4.4.1 Why this is DAO

  • BookService asks only for BookDAO; it does not know where books live.
  • We can inject either InMemoryBookDAO (unit tests) or SQLiteBookDAO (production).
  • Switching to a completely different persistence (e.g. Mongo, REST API) means adding another DAO implementation without touching BookService.

4.5 5 Key take-aways

  1. Single Responsibility & Open/Closed – storage logic lives in one place, business logic remains clean, and you can add new data sources without modifying client code.
  2. Testability – inject a lightweight in-memory DAO to speed up unit tests.
  3. Maintainability – SQL changes, connection-pooling concerns, retry policies, etc. are hidden behind the DAO interface.

DAO is especially handy in Python projects once your data access code starts creeping into view functions, models, or Jupyter notebooks—extract it early, and future-you will thank present-you!

**Data section:**
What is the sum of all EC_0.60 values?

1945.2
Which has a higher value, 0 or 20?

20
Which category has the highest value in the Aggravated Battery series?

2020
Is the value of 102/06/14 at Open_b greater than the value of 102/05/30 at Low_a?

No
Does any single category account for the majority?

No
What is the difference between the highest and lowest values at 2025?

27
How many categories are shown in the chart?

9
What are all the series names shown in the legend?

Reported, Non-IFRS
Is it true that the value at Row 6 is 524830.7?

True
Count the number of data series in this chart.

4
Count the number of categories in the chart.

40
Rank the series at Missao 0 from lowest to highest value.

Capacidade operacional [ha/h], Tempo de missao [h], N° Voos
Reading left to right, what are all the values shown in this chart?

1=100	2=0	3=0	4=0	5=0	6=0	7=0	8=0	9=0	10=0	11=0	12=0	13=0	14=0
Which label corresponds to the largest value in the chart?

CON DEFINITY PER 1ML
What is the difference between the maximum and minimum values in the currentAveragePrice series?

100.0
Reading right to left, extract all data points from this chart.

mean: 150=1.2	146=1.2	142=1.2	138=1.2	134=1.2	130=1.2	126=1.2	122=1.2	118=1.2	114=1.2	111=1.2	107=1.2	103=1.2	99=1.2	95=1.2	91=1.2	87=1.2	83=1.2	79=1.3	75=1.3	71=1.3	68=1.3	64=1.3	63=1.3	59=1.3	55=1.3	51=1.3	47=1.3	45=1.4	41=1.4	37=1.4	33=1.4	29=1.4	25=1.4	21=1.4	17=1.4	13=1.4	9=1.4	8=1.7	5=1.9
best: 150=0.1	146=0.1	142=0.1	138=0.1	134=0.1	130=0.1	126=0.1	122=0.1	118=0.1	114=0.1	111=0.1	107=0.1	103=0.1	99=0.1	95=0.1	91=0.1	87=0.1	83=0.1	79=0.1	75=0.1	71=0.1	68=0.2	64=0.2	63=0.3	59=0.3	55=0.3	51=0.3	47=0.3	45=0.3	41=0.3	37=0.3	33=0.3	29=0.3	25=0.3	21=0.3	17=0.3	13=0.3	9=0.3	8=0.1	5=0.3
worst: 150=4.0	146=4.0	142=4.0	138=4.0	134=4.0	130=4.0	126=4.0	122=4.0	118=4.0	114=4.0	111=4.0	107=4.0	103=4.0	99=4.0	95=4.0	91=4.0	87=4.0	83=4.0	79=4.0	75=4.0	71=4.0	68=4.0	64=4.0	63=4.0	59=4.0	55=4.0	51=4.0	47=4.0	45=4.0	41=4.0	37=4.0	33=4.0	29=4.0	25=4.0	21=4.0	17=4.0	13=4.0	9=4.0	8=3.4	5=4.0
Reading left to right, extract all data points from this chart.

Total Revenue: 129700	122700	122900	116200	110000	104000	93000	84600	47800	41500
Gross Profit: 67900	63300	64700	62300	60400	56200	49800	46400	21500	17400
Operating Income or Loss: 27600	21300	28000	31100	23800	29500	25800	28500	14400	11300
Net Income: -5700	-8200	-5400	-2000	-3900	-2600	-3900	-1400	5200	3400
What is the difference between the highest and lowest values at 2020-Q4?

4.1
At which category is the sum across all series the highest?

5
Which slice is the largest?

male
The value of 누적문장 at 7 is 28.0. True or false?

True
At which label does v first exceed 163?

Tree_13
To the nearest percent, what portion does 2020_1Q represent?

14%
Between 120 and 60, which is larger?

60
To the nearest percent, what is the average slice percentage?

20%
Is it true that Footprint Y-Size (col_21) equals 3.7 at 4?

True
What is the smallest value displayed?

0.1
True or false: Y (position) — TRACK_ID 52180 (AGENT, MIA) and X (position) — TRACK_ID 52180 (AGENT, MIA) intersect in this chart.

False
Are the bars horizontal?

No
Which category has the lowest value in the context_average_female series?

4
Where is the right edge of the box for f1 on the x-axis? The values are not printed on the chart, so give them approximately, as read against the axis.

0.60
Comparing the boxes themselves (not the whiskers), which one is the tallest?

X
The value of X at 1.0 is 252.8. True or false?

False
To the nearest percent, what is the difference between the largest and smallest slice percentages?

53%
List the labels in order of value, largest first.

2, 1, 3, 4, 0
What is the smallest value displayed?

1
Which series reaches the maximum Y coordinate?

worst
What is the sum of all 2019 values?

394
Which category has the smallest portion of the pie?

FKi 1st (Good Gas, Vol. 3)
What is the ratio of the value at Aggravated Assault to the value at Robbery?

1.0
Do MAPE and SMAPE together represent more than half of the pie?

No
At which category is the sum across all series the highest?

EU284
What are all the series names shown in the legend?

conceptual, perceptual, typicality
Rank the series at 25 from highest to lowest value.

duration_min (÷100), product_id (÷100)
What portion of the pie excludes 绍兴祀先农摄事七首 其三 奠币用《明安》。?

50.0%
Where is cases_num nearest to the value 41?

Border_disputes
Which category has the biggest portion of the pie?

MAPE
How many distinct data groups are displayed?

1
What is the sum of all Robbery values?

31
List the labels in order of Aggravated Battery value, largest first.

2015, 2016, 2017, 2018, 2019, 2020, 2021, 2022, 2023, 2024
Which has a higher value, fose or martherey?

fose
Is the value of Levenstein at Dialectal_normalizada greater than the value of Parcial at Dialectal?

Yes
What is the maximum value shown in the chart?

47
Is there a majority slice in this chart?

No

**How to complete this task:** Rewrite the text on the DAO pattern from "4.4.1 Why this" to "the DAO interface.", changing "SQLiteBookDAO" to "PostgresBookDAO".

**Written solution:**
4.4.1 Why this is DAO

  • BookService asks only for BookDAO; it does not know where books live.
  • We can inject either InMemoryBookDAO (unit tests) or PostgresBookDAO (production).
  • Switching to a completely different persistence (e.g. Mongo, REST API) means adding another DAO implementation without touching BookService.

4.5 5 Key take-aways

  1. Single Responsibility & Open/Closed – storage logic lives in one place, business logic remains clean, and you can add new data sources without modifying client code.
  2. Testability – inject a lightweight in-memory DAO to speed up unit tests.
  3. Maintainability – SQL changes, connection-pooling concerns, retry policies, etc. are hidden behind the DAO interface.